● **Instructions for the task**: Begin at the line holding "Diseña interfaces y" and set down exactly each line through the last one below, omitting pictures. Include nothing else.

● **Source material**:

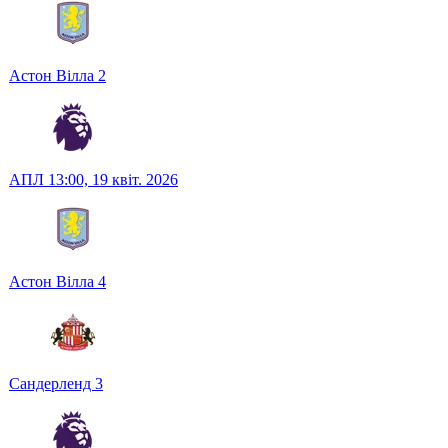
Астон Вілла
2
АПЛ
13:00,
19 квіт. 2026
Астон Вілла
4
Сандерленд
3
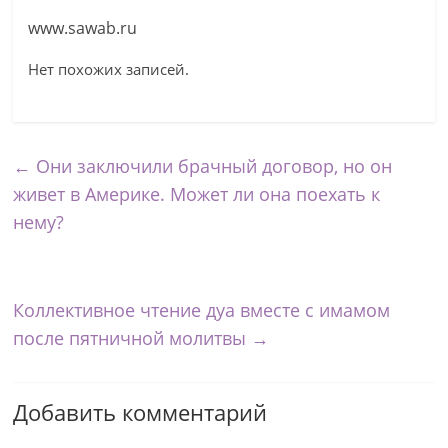
www.sawab.ru
Нет похожих записей.
←
Они заключили брачный договор, но он
живет в Америке. Может ли она поехать к
нему?
Коллективное чтение дуа вместе с имамом
после пятничной молитвы
→
Добавить комментарий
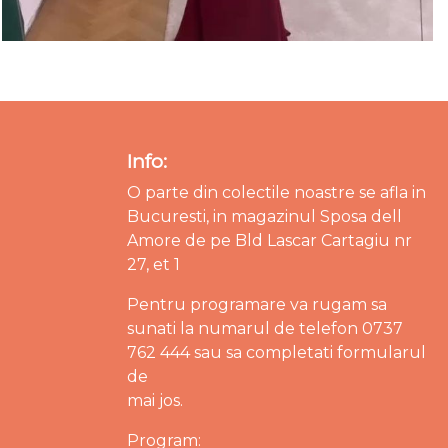
Info:
O parte din colectile noastre se afla in
Bucuresti, in magazinul Sposa dell
Amore de pe Bld Lascar Cartagiu nr
27, et 1
Pentru programare va rugam sa
sunati la numarul de telefon 0737
762 444 sau sa completati formularul
de
mai jos.
Program:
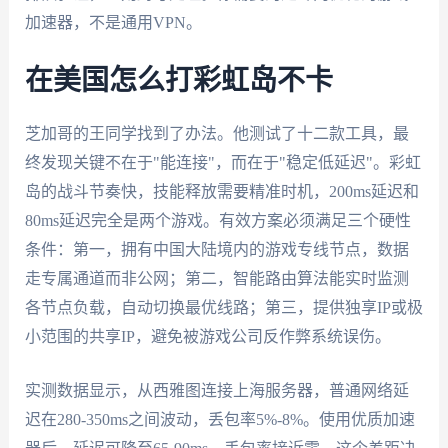
加速器，不是通用VPN。
在美国怎么打彩虹岛不卡
芝加哥的王同学找到了办法。他测试了十二款工具，最
终发现关键不在于"能连接"，而在于"稳定低延迟"。彩虹
岛的战斗节奏快，技能释放需要精准时机，200ms延迟和
80ms延迟完全是两个游戏。有效方案必须满足三个硬性
条件：第一，拥有中国大陆境内的游戏专线节点，数据
走专属通道而非公网；第二，智能路由算法能实时监测
各节点负载，自动切换最优线路；第三，提供独享IP或极
小范围的共享IP，避免被游戏公司反作弊系统误伤。
实测数据显示，从西雅图连接上海服务器，普通网络延
迟在280-350ms之间波动，丢包率5%-8%。使用优质加速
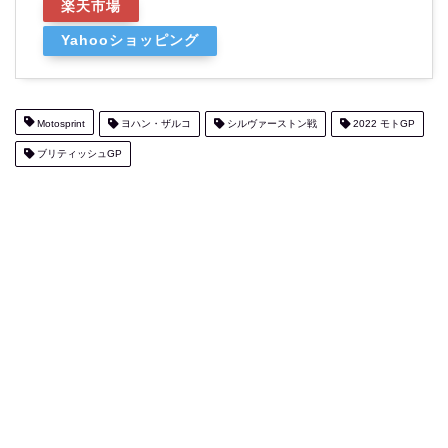
楽天市場
Yahooショッピング
Motosprint
ヨハン・ザルコ
シルヴァーストン戦
2022 モトGP
ブリティッシュGP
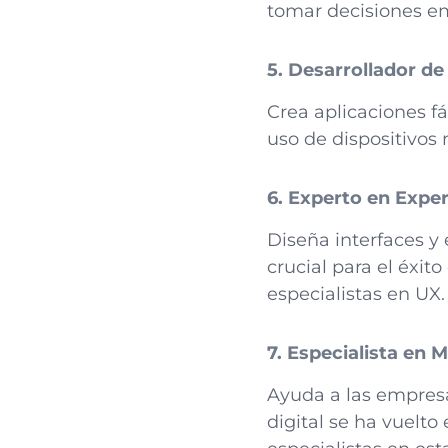
tomar decisiones em
5. Desarrollador de
Crea aplicaciones fá
uso de dispositivos
6. Experto en Exper
Diseña interfaces y 
crucial para el éxi
especialistas en UX.
7. Especialista en 
Ayuda a las empresa
digital se ha vuelto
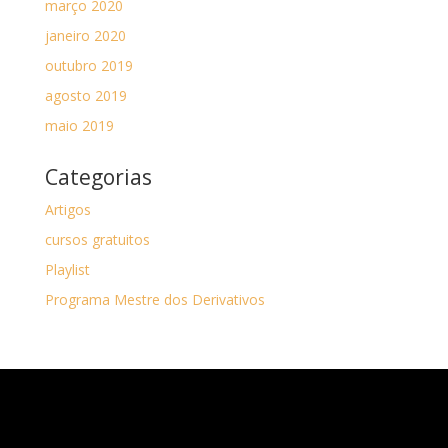
março 2020
janeiro 2020
outubro 2019
agosto 2019
maio 2019
Categorias
Artigos
cursos gratuitos
Playlist
Programa Mestre dos Derivativos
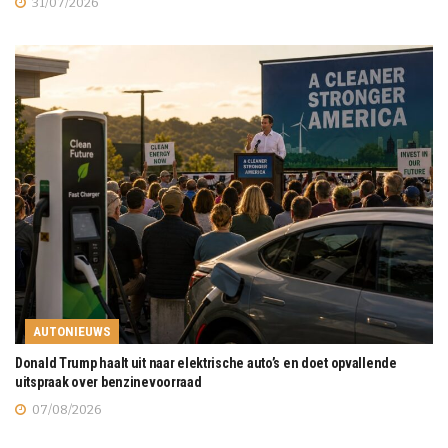
31/07/2026
AUTONIEUWS
Donald Trump haalt uit naar elektrische auto’s en doet opvallende
uitspraak over benzinevoorraad
07/08/2026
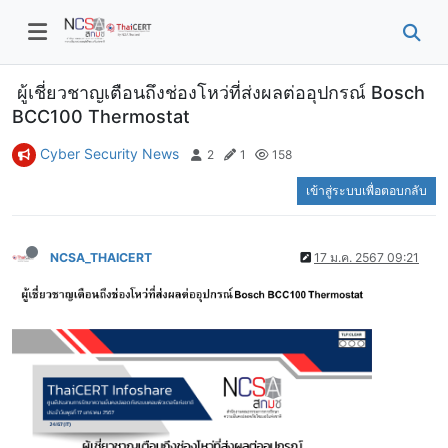
ผู้เชี่ยวชาญเตือนถึงช่องโหว่ที่ส่งผลต่ออุปกรณ์ Bosch
BCC100 Thermostat
Cyber Security News
2
1
158
เข้าสู่ระบบเพื่อตอบกลับ
NCSA_THAICERT
17 ม.ค. 2567 09:21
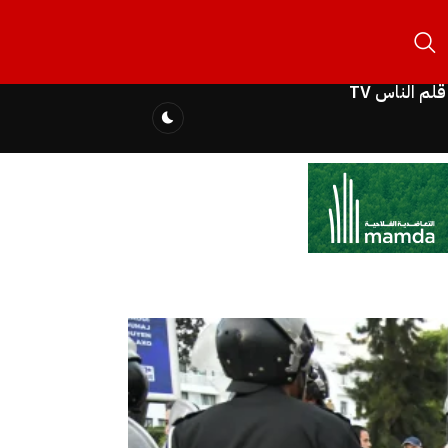
قلم الناس TV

● **Task output**:
Diseña interfaces y 
crucial para el éxi
especialistas en UX.
7. Especialista en 
Ayuda a las empresa
digital se ha vuelto
março 2020
janeiro 2020
outubro 2019
agosto 2019
maio 2019
Categorias
Artigos
cursos gratuitos
Playlist
Programa Mestre dos Derivativos
31/07/2026
AUTONIEUWS
Donald Trump haalt uit naar elektrische auto’s en doet opvallende
uitspraak over benzinevoorraad
07/08/2026
ผู้เชี่ยวชาญเตือนถึงช่องโหว่ที่ส่งผลต่ออุปกรณ์ Bosch
BCC100 Thermostat
Cyber Security News
2
1
158
เข้าสู่ระบบเพื่อตอบกลับ
NCSA_THAICERT
17 ม.ค. 2567 09:21
قلم الناس TV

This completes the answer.